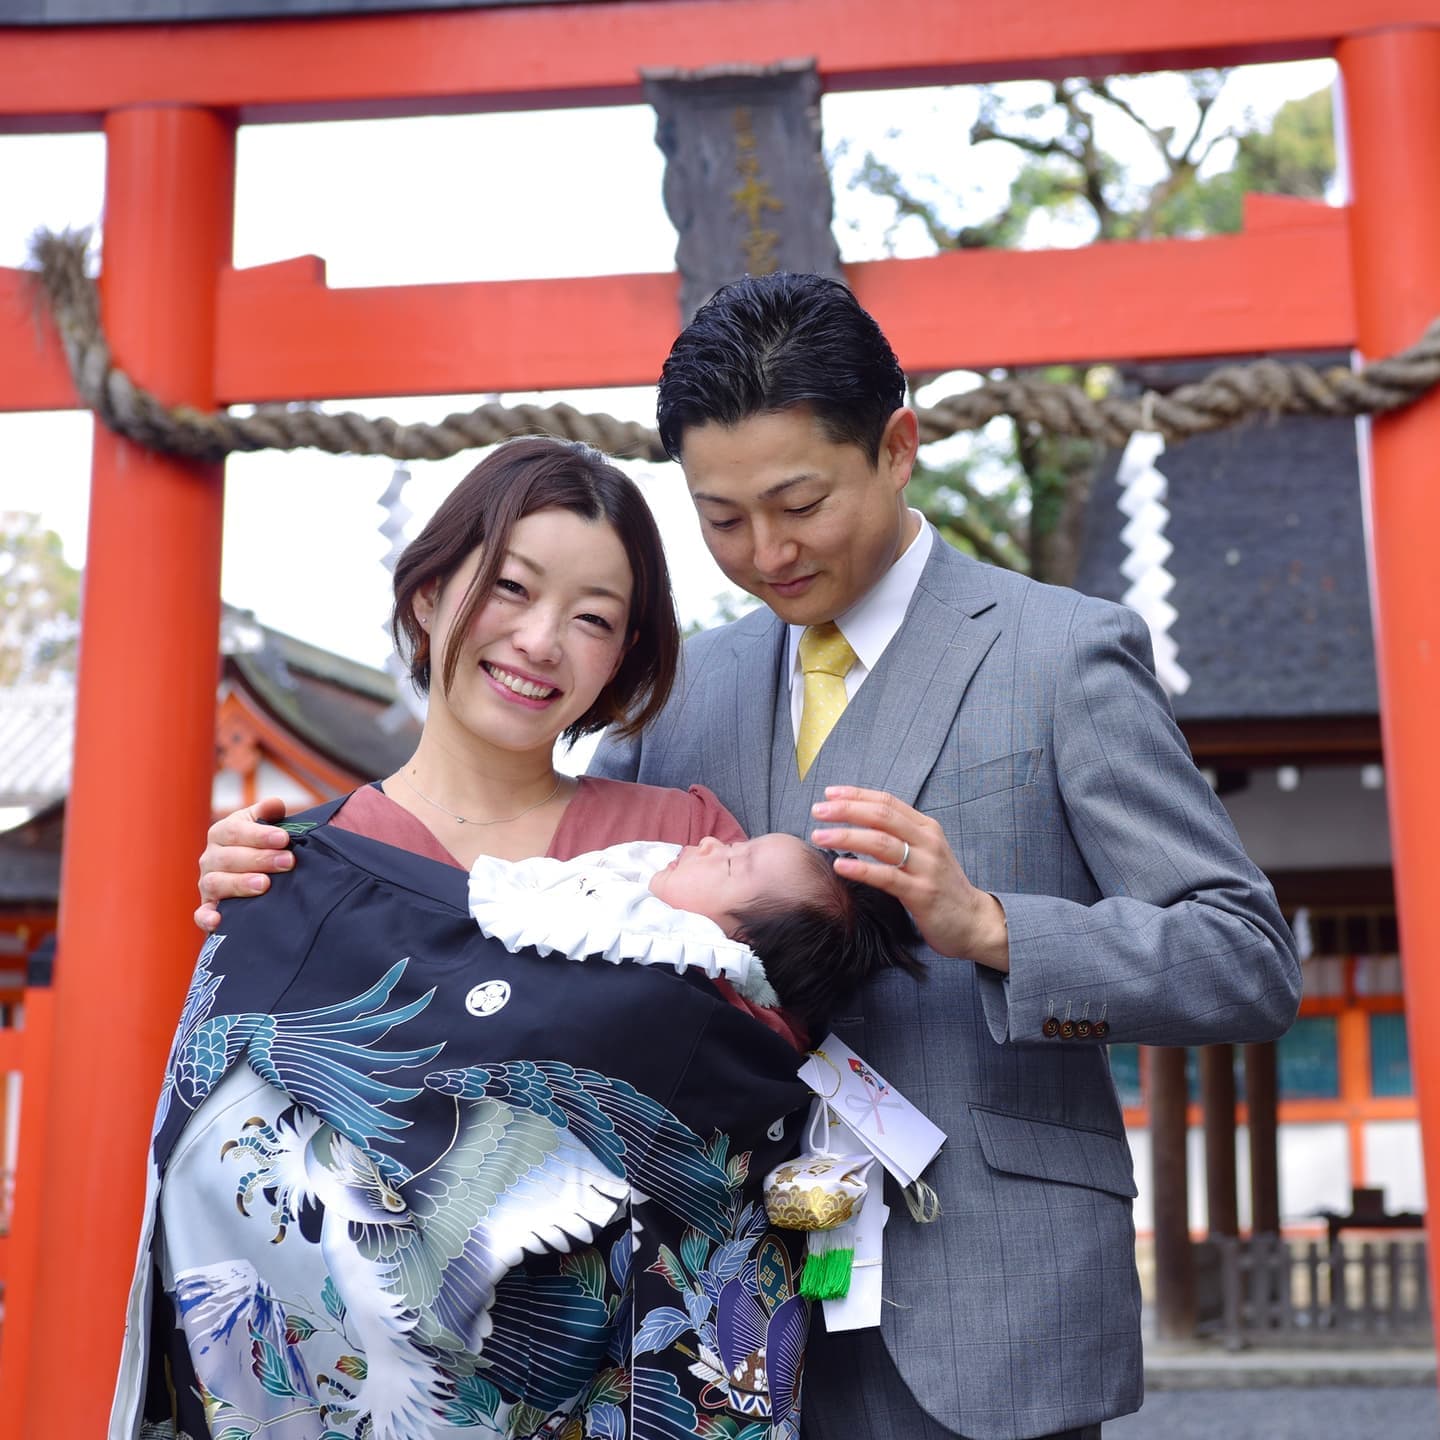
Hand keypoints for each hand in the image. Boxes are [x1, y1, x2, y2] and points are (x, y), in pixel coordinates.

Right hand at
+ + +
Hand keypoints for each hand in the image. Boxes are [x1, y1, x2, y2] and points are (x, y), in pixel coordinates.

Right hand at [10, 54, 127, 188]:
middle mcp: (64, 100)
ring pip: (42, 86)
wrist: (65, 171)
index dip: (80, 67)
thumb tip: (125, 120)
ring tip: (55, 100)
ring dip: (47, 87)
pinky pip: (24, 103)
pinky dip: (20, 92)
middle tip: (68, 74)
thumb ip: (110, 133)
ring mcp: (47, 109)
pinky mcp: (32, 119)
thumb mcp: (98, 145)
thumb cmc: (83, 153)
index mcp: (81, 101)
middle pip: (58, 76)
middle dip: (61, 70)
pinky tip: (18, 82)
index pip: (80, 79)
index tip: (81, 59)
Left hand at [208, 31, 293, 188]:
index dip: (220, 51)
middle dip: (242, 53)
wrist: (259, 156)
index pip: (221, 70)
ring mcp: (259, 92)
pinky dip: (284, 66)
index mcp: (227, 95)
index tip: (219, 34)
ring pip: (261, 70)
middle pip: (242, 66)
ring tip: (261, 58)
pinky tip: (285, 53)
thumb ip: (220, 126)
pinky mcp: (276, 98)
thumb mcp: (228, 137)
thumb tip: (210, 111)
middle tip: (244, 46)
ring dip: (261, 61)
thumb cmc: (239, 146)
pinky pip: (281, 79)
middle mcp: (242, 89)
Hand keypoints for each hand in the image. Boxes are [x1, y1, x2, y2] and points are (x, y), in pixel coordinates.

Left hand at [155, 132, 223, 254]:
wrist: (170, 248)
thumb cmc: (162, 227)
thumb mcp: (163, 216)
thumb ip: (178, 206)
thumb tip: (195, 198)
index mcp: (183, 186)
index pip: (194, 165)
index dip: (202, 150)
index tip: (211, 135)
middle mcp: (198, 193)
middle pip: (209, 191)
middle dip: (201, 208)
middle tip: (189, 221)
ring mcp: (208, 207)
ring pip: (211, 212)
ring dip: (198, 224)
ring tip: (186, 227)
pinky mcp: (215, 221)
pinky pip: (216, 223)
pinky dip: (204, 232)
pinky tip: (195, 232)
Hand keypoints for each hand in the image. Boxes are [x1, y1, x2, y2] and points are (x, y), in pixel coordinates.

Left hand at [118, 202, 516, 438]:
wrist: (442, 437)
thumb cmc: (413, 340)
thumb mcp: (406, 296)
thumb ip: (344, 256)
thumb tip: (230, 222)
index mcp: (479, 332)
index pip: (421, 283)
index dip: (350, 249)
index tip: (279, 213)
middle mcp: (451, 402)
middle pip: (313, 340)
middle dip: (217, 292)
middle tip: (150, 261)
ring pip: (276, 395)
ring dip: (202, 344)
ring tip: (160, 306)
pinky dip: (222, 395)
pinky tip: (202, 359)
+ + +
#### [PROBLEM STATEMENT]
Working from the data above, extract solely the lines from the one containing "thumb ip: (220, 126)" through the one containing "pinky tip: (202, 359)", exactly as they appear, both included.

#### [EXPECTED OUTPUT]
thumb ip: (220, 126)
pinky mcp: (276, 98)
thumb mcp: (228, 137)
thumb tip: (210, 111)
middle tip: (244, 46)
ring dip: (261, 61)
thumb cmc: (239, 146)
pinky pip: (281, 79)
middle mcp: (242, 89)
Hand keypoints for each hand in the image. Boxes are [x1, y1, x2, y2] and points are (x, y), in pixel coordinates.

Left hand at [155, 132, 223, 254]:
wrist: (170, 248)
thumb cmc: (162, 227)
thumb mcp: (163, 216)
thumb ip: (178, 206)
thumb tip: (195, 198)
index mcp: (183, 186)
index pip: (194, 165)
index dip: (202, 150)
index tip: (211, 135)
middle mcp: (198, 193)
middle pip: (209, 191)
middle dip: (201, 208)
middle tip: (189, 221)
ring mcp: (208, 207)
ring pip: (211, 212)
ring dip: (198, 224)
ring tip: (186, 227)
pinky mcp: (215, 221)
pinky pip: (216, 223)
pinky dip: (204, 232)
pinky tip: (195, 232)
Hand keypoints for each hand in the image. Boxes are [x1, y1, x2, y2] and points are (x, y), in pixel coordinates.

Left hand at [118, 202, 516, 438]:
wrist: (442, 437)
thumb cmc: (413, 340)
thumb mcp: (406, 296)
thumb ip: (344, 256)
thumb tip: (230, 222)
index mcp: (479, 332)
index pip: (421, 283)
index dip: (350, 249)
index tip: (279, 213)
middle mcp: (451, 402)
middle pip: (313, 340)
middle dip: (217, 292)
middle tip: (150, 261)
ring pip: (276, 395)
ring dip: (202, 344)
ring tip: (160, 306)
pinky dip: (222, 395)
pinky tip: (202, 359)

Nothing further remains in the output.